Why it this? Well to start with Cingular Orange MMS and Cingular Blue MMS processing is outsourced to two separate companies. A company called WiderThan handles the Cingular Orange MMS and another company called Infospace handles the Cingular Blue MMS. If you speak with any tech support people at Cingular you'll find that none of them even know what the real maximum message file size is. On both Orange and Blue sections of the Cingular site, it says that the maximum size is 300KB (which is in it self REALLY TINY, if you ask me).

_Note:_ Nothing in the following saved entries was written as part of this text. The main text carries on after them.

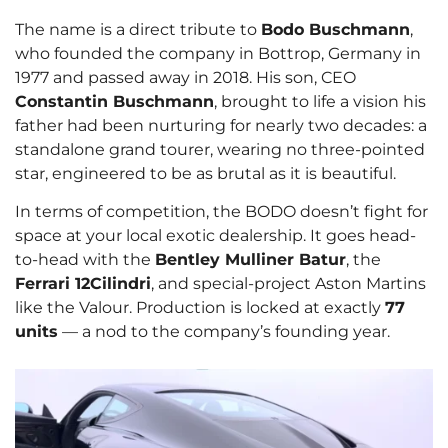
The name is a direct tribute to
Bodo Buschmann
,
who founded the company in Bottrop, Germany in
1977 and passed away in 2018. His son, CEO
Constantin Buschmann
, brought to life a vision his
father had been nurturing for nearly two decades: a
standalone grand tourer, wearing no three-pointed
star, engineered to be as brutal as it is beautiful.
In terms of competition, the BODO doesn’t fight for
space at your local exotic dealership. It goes head-
to-head with the
Bentley Mulliner Batur
, the
Ferrari 12Cilindri
, and special-project Aston Martins
like the Valour. Production is locked at exactly
77
units
— a nod to the company’s founding year.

However, in troubleshooting this issue with Cingular Blue tech support for over 2 hours, we disconved that, in fact , to get a video MMS from one Blue handset to another Blue handset the total message size needs to be around 150KB.
When you try to send the same video MMS from a Blue handset to an Orange handset all you get is a message that says "One or more of the message componants have been deleted by MMS adaptation. Either the message was too large or the componants are unsuitable for your terminal." Note, both the Cingular handsets I'm using are running the same operating system, and are MMS capable, and are correctly configured.
This is a great example of a wireless carrier going out and making grand statements in the media without having anything at all to back it up, other than that they hired a third party to do the job for them, and then failed to manage them to esure they did the job right.